### Task description
Please reproduce every one of the records below word for word, leaving the pictures out of your copy.

*** Block opens ***

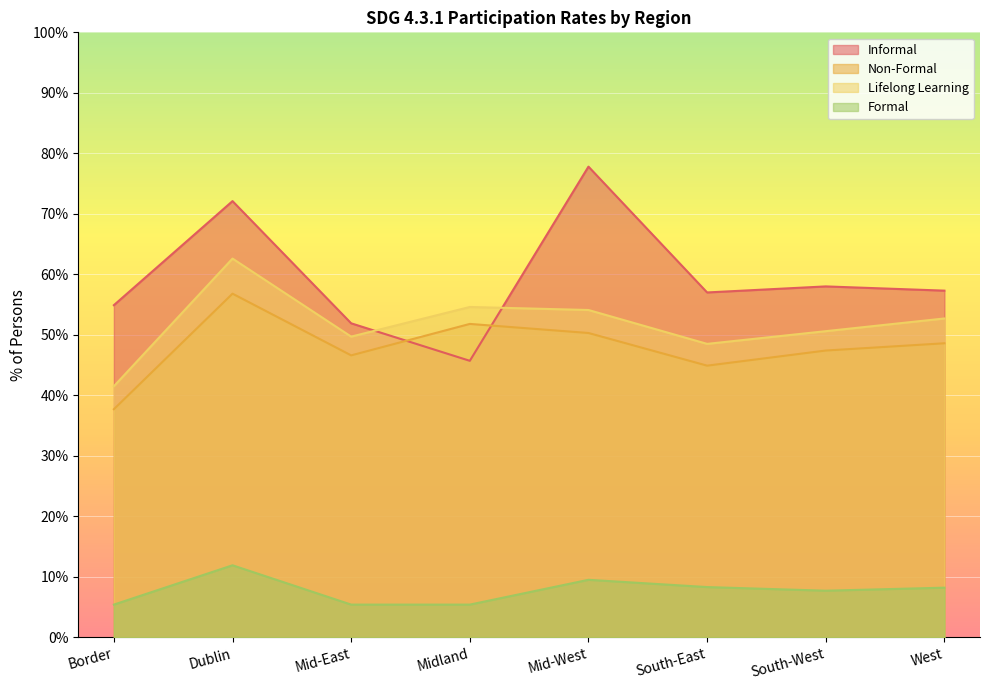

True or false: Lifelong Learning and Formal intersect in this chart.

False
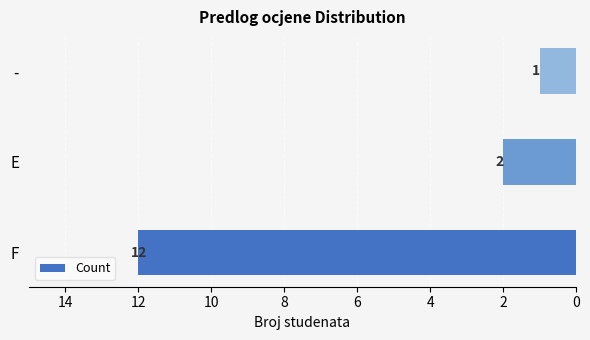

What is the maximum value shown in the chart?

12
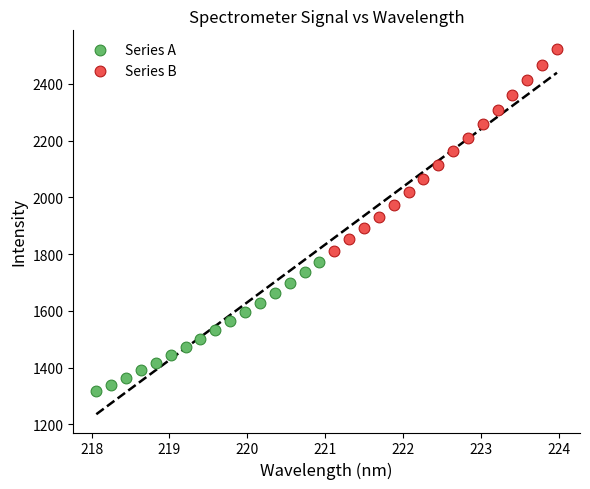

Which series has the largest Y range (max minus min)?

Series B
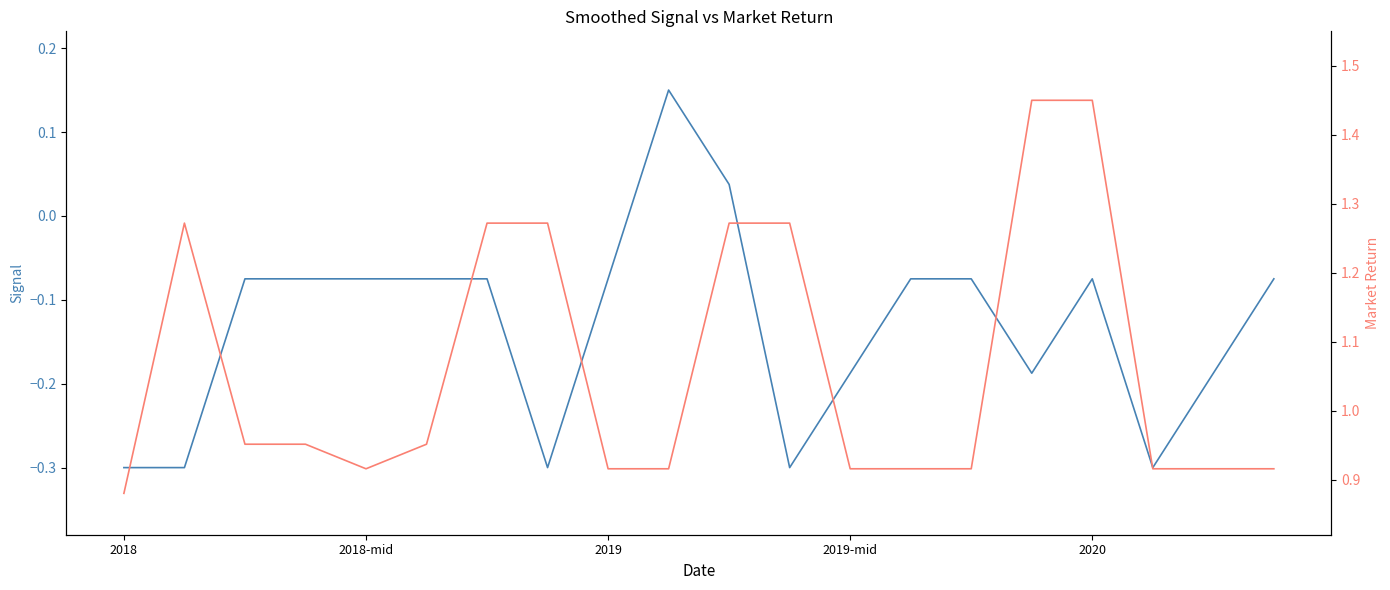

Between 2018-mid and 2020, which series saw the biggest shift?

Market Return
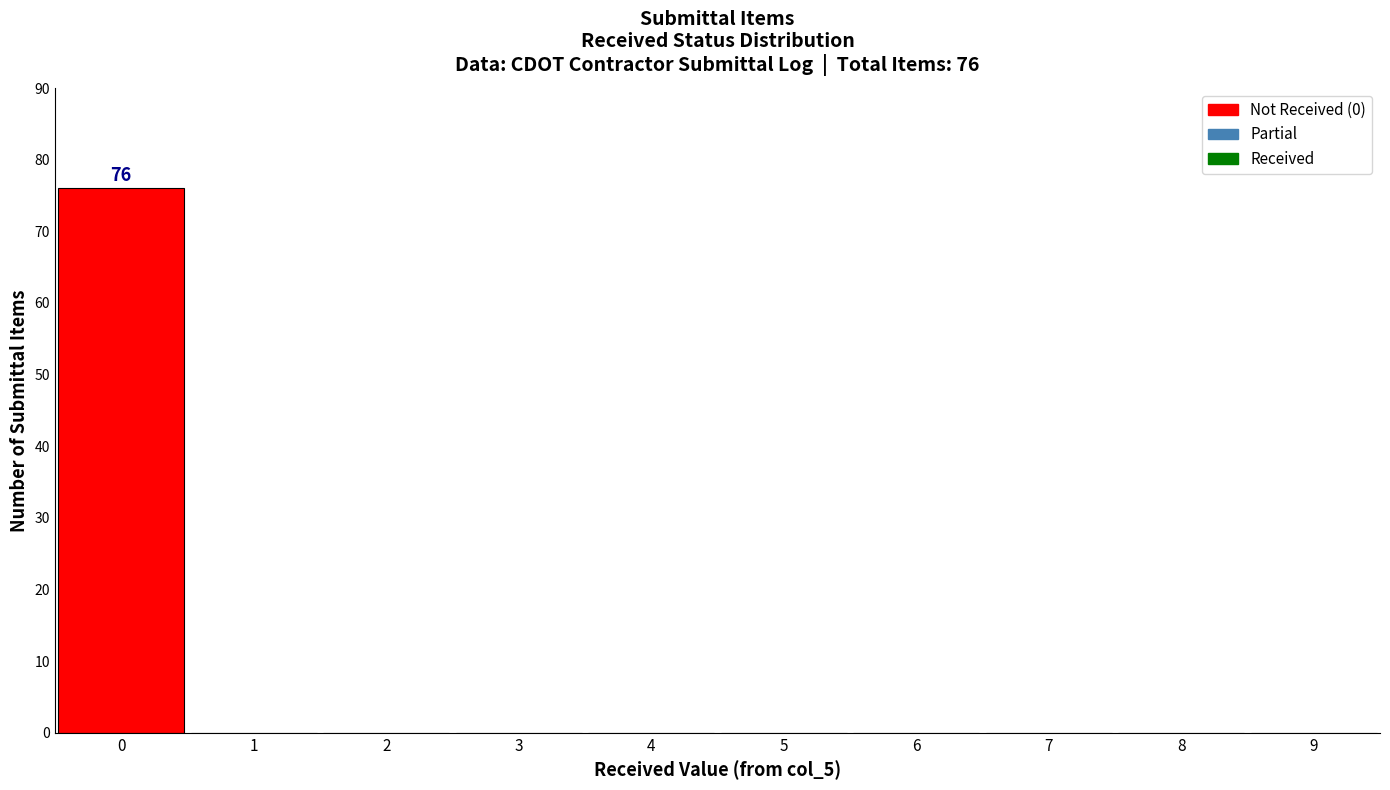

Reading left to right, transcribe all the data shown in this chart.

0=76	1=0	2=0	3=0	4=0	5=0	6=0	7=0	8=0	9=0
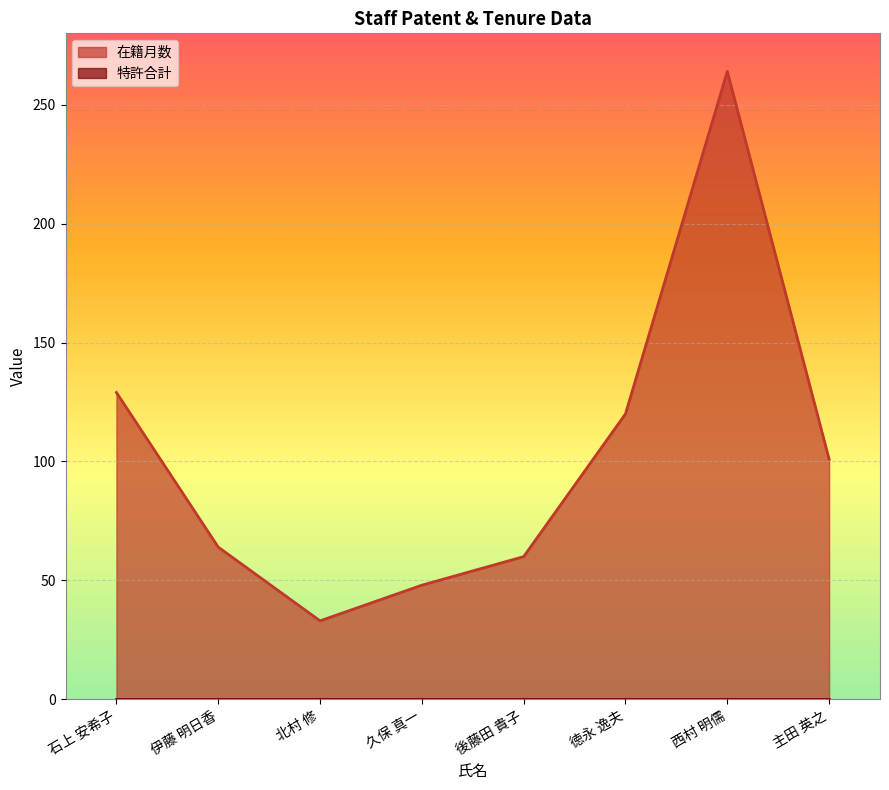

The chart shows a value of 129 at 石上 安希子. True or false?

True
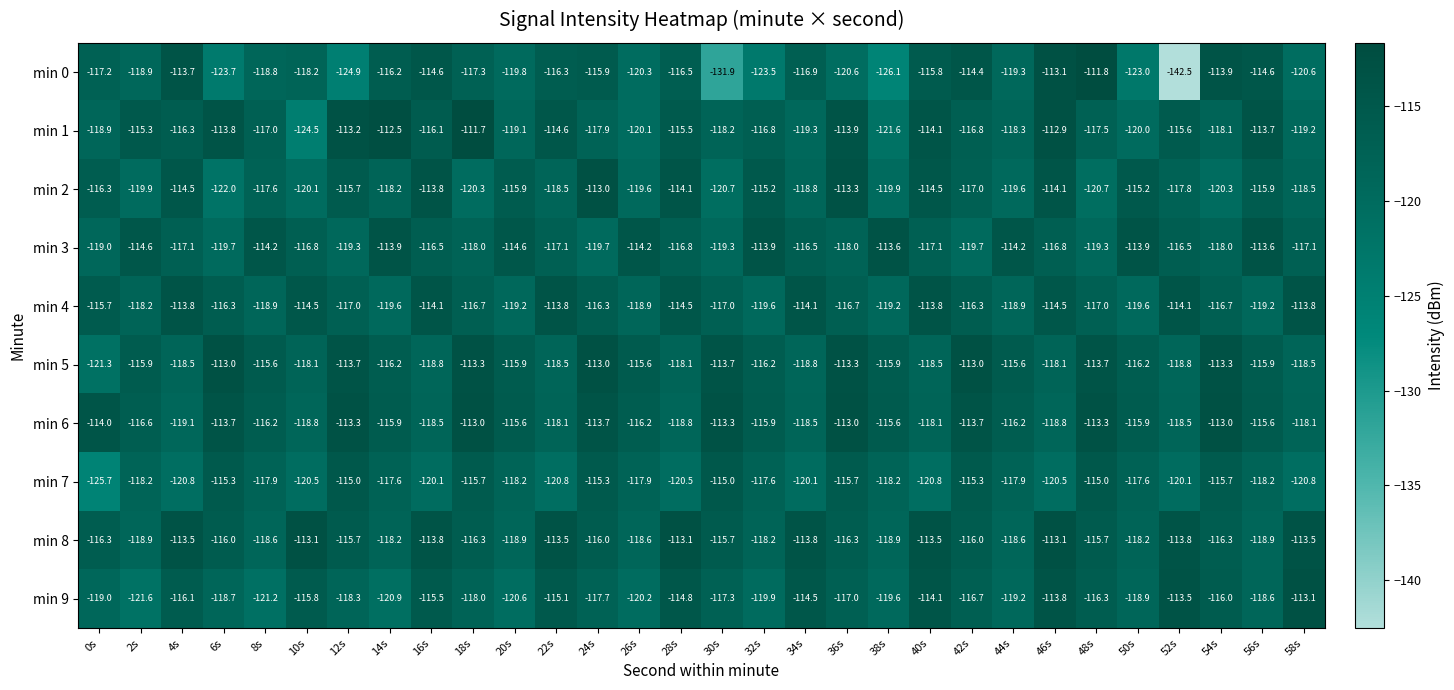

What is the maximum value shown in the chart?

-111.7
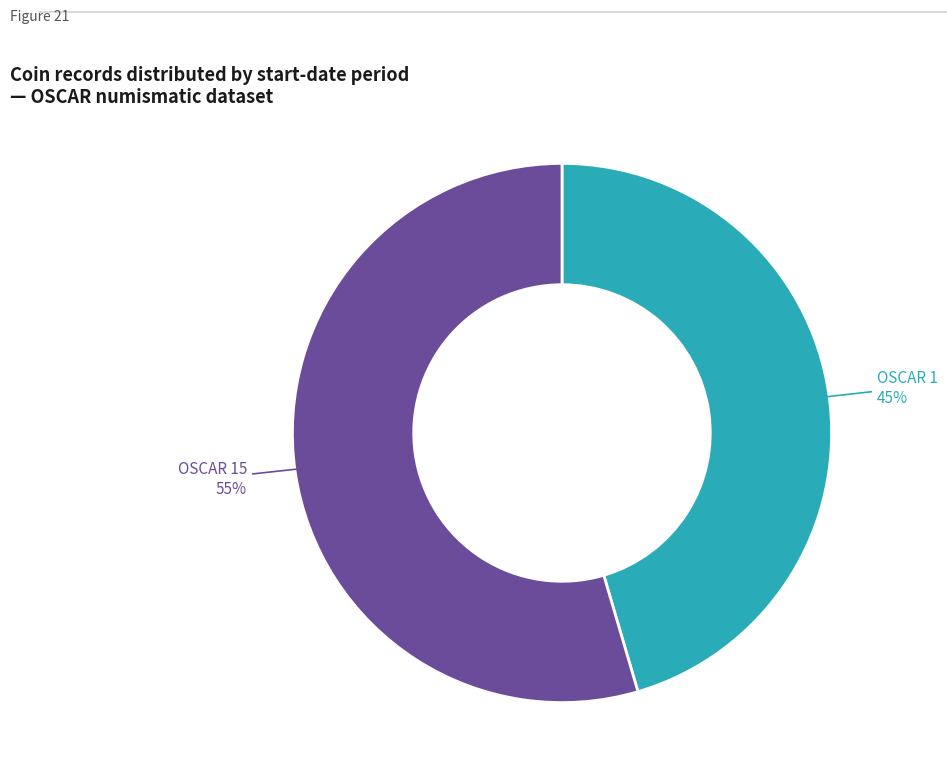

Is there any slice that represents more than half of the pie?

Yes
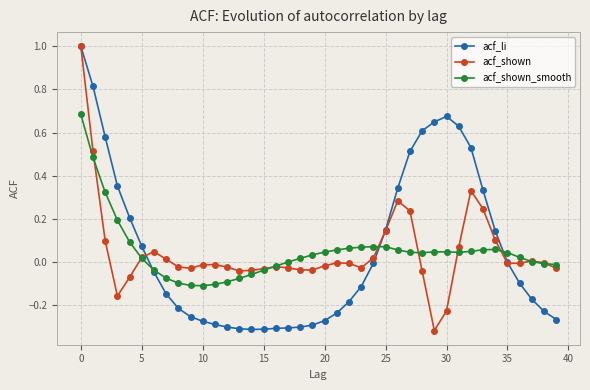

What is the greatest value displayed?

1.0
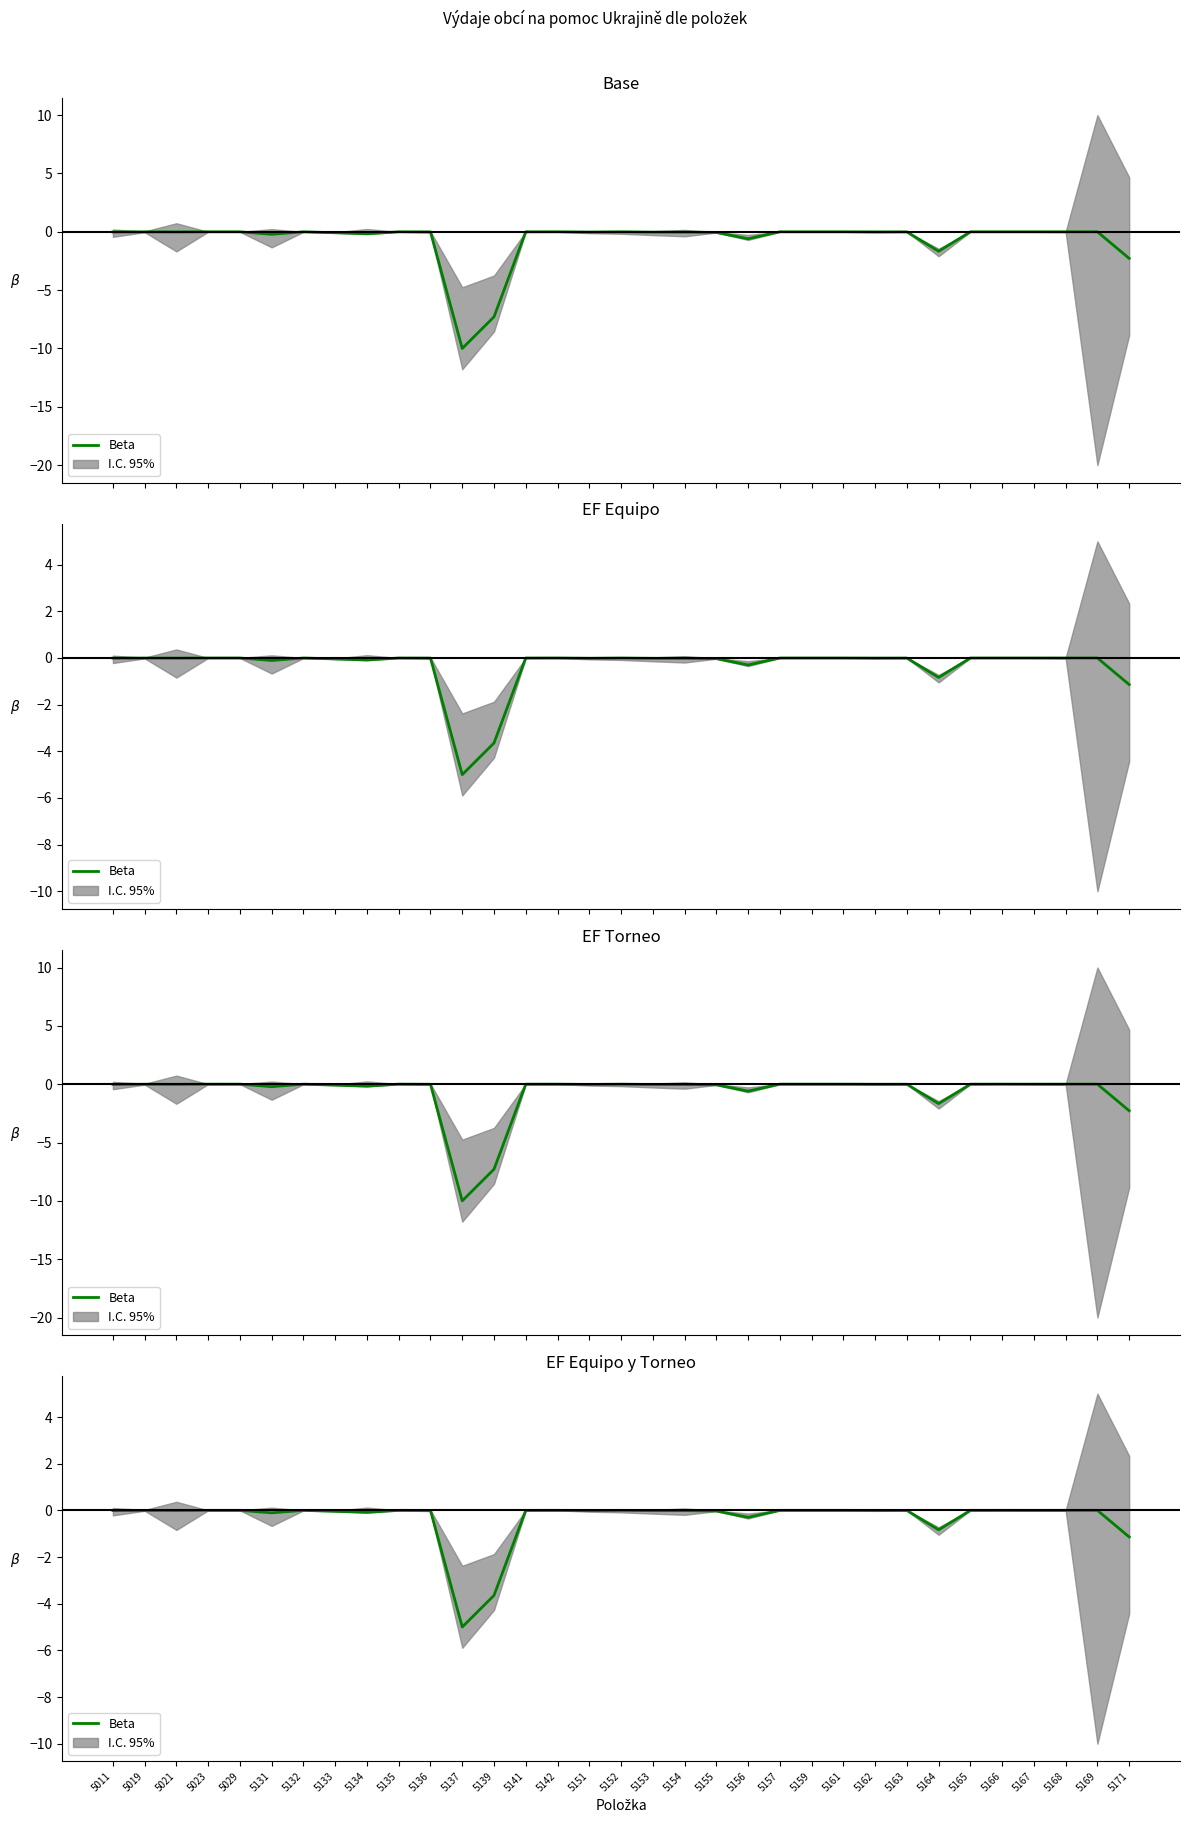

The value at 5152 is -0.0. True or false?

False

*** Block closes ***

### Answer section
True or false: Lifelong Learning and Formal intersect in this chart.

False

What is the maximum value shown in the chart?

12

Which series has the largest Y range (max minus min)?

Series B

Between 2018-mid and 2020, which series saw the biggest shift?

Market Return

Reading left to right, transcribe all the data shown in this chart.

0=76	1=0	2=0	3=0	4=0	5=0	6=0	7=0	8=0	9=0

The chart shows a value of 129 at 石上 安希子. True or false?

True

What is the maximum value shown in the chart?

-111.7

Is there any slice that represents more than half of the pie?

Yes

What is the greatest value displayed?

1.0

The value at 5152 is -0.0. True or false?

False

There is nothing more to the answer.